* [Con la información]:
(a) Enumera todos los lugares e instituciones que aparecen con nombre propio en el texto sobre la clonación.
(b) Reescribe el texto sobre la clonación desde "Poner puertas al" hasta "suspiros de alivio.", ambos incluidos, y pon "creador" en lugar de "demiurgo".
(c) Continúa el texto sobre la clonación a partir de su última oración.

──────── Fragmento seleccionado ────────

La ciencia ha sido a menudo vista como una fuente de conflictos éticos. En particular cuando los avances científicos amenazan con modificar al ser humano. Más allá de los personajes literarios como los doctores Frankenstein y Jekyll, una humilde oveja salida de los laboratorios del instituto Roslin de Edimburgo (Reino Unido), Dolly, abrió la caja de Pandora. La sola posibilidad teórica de que las técnicas de clonación demostradas como viables por Ian Wilmutt y sus colaboradores pudiesen conducir a que se crearan bebés de nuestra especie llevó a tal grado de alarma social que las agencias gubernamentales que controlan desde las patentes a los medicamentos pusieron unos límites muy severos: clonación de líneas celulares humanas, sí, pero siempre que no se trate de material reproductivo. Por desgracia, el concepto de "material reproductivo" es de lo más borroso. Dando por sentado que no se puede crear un bebé clónico, ¿hasta dónde cabe avanzar con los óvulos y la sustitución de su genoma?

Poner puertas al campo es una tarea tan inútil como excedida en esperanzas. Un principio básico de la historia de la ciencia sostiene que cuando una cosa puede hacerse, se hace, aunque sea con una larga lista de fracasos y fraudes a sus espaldas. La tentación de ejercer de demiurgo es tan alta que hace siete años el científico surcoreano Woo-Suk Hwang y sus numerosos colaboradores dijeron haber obtenido embriones clonados humanos que podrían fácilmente haberse transformado en fetos y luego en personas. Cuando se hizo público que habían amañado desde los propios experimentos hasta las fotografías de sus resultados, se oyeron no pocos suspiros de alivio.

──────── Material de origen ────────

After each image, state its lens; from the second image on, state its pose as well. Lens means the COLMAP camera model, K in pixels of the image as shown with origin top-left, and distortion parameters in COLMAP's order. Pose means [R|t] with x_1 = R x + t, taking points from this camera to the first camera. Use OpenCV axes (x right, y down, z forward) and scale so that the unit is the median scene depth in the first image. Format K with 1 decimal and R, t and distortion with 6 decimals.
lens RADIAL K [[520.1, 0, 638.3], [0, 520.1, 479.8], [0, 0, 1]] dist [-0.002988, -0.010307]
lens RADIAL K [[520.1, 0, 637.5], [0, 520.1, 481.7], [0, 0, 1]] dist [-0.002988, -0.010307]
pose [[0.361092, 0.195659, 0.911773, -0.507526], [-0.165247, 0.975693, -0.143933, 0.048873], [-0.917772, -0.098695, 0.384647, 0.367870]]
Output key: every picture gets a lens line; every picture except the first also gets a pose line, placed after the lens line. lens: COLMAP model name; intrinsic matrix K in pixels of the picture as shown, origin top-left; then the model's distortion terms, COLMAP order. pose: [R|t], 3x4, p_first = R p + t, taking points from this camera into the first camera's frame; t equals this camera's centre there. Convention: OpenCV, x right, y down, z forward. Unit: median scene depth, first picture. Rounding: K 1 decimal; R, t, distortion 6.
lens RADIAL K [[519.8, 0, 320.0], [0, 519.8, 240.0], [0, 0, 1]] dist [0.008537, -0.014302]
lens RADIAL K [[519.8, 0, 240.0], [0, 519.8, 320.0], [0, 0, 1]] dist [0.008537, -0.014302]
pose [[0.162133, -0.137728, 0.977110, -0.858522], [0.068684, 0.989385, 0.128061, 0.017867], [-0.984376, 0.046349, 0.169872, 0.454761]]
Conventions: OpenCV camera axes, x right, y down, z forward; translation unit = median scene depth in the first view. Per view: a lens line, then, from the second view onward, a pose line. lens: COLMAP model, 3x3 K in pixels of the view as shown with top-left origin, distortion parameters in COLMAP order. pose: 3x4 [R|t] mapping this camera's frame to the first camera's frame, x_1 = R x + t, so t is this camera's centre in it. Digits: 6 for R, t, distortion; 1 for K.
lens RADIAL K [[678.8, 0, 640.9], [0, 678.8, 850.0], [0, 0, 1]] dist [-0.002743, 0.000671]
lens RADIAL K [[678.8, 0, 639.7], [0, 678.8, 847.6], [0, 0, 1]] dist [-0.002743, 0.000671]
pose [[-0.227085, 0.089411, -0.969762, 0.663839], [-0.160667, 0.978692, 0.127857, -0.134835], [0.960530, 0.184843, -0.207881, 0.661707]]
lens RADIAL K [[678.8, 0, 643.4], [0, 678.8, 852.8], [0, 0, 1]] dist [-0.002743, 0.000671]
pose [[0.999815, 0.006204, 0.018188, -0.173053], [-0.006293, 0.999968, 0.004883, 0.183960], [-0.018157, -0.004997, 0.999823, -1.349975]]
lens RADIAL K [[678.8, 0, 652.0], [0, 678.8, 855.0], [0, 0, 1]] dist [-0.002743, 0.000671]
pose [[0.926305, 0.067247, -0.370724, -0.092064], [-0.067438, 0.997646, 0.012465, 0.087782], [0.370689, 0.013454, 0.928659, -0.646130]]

────────

* [Respuestas esperadas]:
(a) Instituto Roslin, Edimburgo, Reino Unido

(b)
Poner puertas al campo es una tarea tan inútil como excedida en esperanzas. Un principio básico de la historia de la ciencia sostiene que cuando una cosa puede hacerse, se hace, aunque sea con una larga lista de fracasos y fraudes a sus espaldas. La tentación de ejercer de creador es tan alta que hace siete años el científico surcoreano Woo-Suk Hwang y sus numerosos colaboradores dijeron haber obtenido embriones clonados humanos que podrían fácilmente haberse transformado en fetos y luego en personas. Cuando se hizo público que habían amañado desde los propios experimentos hasta las fotografías de sus resultados, se oyeron no pocos suspiros de alivio.

(c)
Pero la cuestión básica es la de dónde se encuentra la frontera entre los fines terapéuticos de la clonación humana y las prácticas intolerables. En especial cuando se producen avances acordes con la manera típica en que progresa la ciencia: pequeños pasos, en apariencia nimios, que llevan a grandes logros. El paso adelante que dio Shoukhrat Mitalipov, del Oregon Stem Cell Center de la Health and Science University de Beaverton (Estados Unidos), consistió en cambiar las mitocondrias de óvulos de mono (Macaca mulatta) sustituyéndolas por las de un donante. El propósito último era el de poder evitar así tal vez las variadas y graves enfermedades humanas que tienen su origen en un defecto de las mitocondrias. El equipo de Mitalipov alcanzó tanto éxito al desarrollar monos sanos con las mitocondrias clonadas que se planteó hacer lo mismo pero con óvulos humanos. Acaba de publicar sus resultados -positivos en parte, con un 20% de posibles embriones viables- en la revista Nature.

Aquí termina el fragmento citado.